Allowing more foreign money into China could help stabilize its stock market and real estate markets when the country’s political environment is unsettled over the dismissal last week of Bo Xilai as the Communist Party secretary of Chongqing and over the approach next autumn of a once-in-a-decade change in the country’s top leadership.
The Shanghai stock market dropped 1.4 percent on Tuesday and is down 22.2 percent from its high in mid-April last year, although up slightly from its lows in early January.
The government has deliberately engineered a fall in real estate prices to address widespread concerns about housing affordability, and has used mostly administrative tools to do so, like banning most purchases of second or third homes. But real estate developers and investors say the plunge in prices has taken on its own momentum.
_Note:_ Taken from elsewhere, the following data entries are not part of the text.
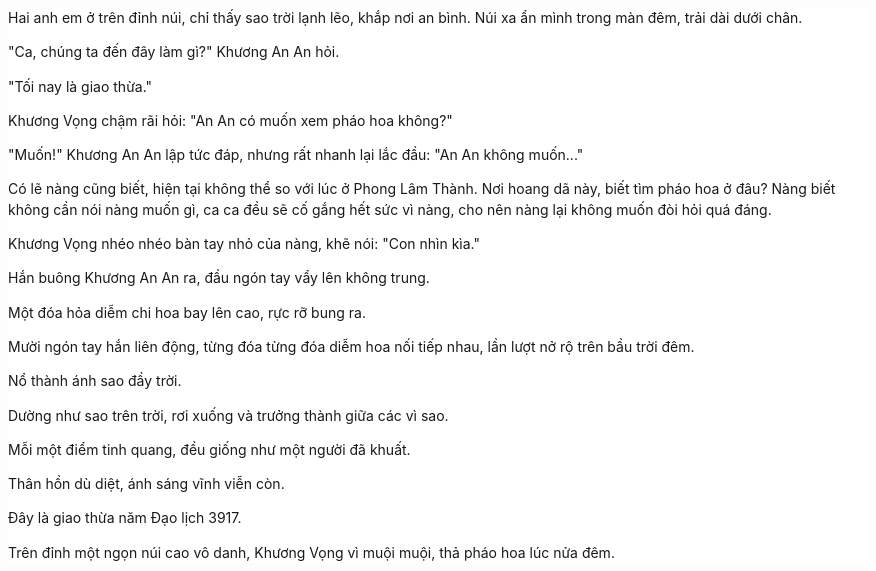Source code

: Hai anh em ở trên đỉnh núi, chỉ thấy sao trời lạnh lẽo, khắp nơi an bình. Núi xa ẩn mình trong màn đêm, trải dài dưới chân.

"Ca, chúng ta đến đây làm gì?" Khương An An hỏi.

"Tối nay là giao thừa."

Khương Vọng chậm rãi hỏi: "An An có muốn xem pháo hoa không?"

"Muốn!" Khương An An lập tức đáp, nhưng rất nhanh lại lắc đầu: "An An không muốn..."

Có lẽ nàng cũng biết, hiện tại không thể so với lúc ở Phong Lâm Thành. Nơi hoang dã này, biết tìm pháo hoa ở đâu? Nàng biết không cần nói nàng muốn gì, ca ca đều sẽ cố gắng hết sức vì nàng, cho nên nàng lại không muốn đòi hỏi quá đáng.

Khương Vọng nhéo nhéo bàn tay nhỏ của nàng, khẽ nói: "Con nhìn kìa."

Hắn buông Khương An An ra, đầu ngón tay vẩy lên không trung.

Một đóa hỏa diễm chi hoa bay lên cao, rực rỡ bung ra.

Mười ngón tay hắn liên động, từng đóa từng đóa diễm hoa nối tiếp nhau, lần lượt nở rộ trên bầu trời đêm.

Nổ thành ánh sao đầy trời.

Dường như sao trên trời, rơi xuống và trưởng thành giữa các vì sao.

Mỗi một điểm tinh quang, đều giống như một người đã khuất.

Thân hồn dù diệt, ánh sáng vĩnh viễn còn.

Đây là giao thừa năm Đạo lịch 3917.

Trên đỉnh một ngọn núi cao vô danh, Khương Vọng vì muội muội, thả pháo hoa lúc nửa đêm.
China’s securities regulators and a separate government agency, the State Administration of Foreign Exchange, had long been leery of the inflationary effects of being swamped with foreign cash. But that view has reversed in the last several weeks, as the renminbi’s value has slipped in currency markets on very heavy selling in Asian financial centers like Hong Kong.
The renminbi was down 0.5 percent against the dollar from the start of January through the middle of last week. The weakness was initially attributed to weakening performance of the Chinese economy, but investors increasingly see it as a sign of capital flight as well.
The renminbi has recovered in the last few days of trading and is now virtually unchanged against the dollar this year — evidently as word has circulated among top fund managers that more foreign money could soon begin washing ashore in China.
The China Securities Regulatory Commission and State Administration of Foreign Exchange were closed on Tuesday evening and its officials could not be reached for comment.
A raising of the foreign investment cap may not necessarily produce an immediate flow of cash into the Chinese market, bankers cautioned; each fund’s increase in investment rights will require separate paperwork from the foreign exchange agency.
But until now, investment opportunities for foreign capital in China have been so scarce that some investment companies have paid to rent other companies’ rights to invest in China.
The going rate on these investment rents until recently was about 0.6 percent of the value of the Qualified Foreign Institutional Investor rights. So an international company or mutual fund that wanted to hold $100 million worth of stocks on the Shanghai stock exchange would have to pay about $600,000 a year to rent the necessary investor rights.
But the value of those rents has begun to decline as international worries about the Chinese economy have increased in recent weeks. The new doubling of financial investment rights is likely to depress the rents further.
The doubling of rights could help offset a slowdown in foreign investment into factories and other fixed assets in China, as well as a deterioration in China’s trade balance. Slowing foreign direct investment and weaker exports, together with some capital flight from China, has upset the balance of foreign exchange inflows and outflows in China, weakening the Chinese currency.
With more than $3 trillion in foreign exchange reserves, China has more than enough financial firepower to defend its currency against serious attacks on its value by speculators in financial markets. China also controls the spot market for renminbi within China through heavy regulations.
But so many renminbi are now circulating offshore that spot and forward trading have expanded rapidly in Hong Kong and Singapore, posing a challenge for Chinese regulators.
The financial company chairman said that as recently as early last year, it could take him a couple of days to move $500 million into forward renminbi contracts without causing the price to change.
Now this can be done in just 15 minutes, he said, indicating it was a sign of how liquid the market has become and hard it now is for the Chinese government to control it.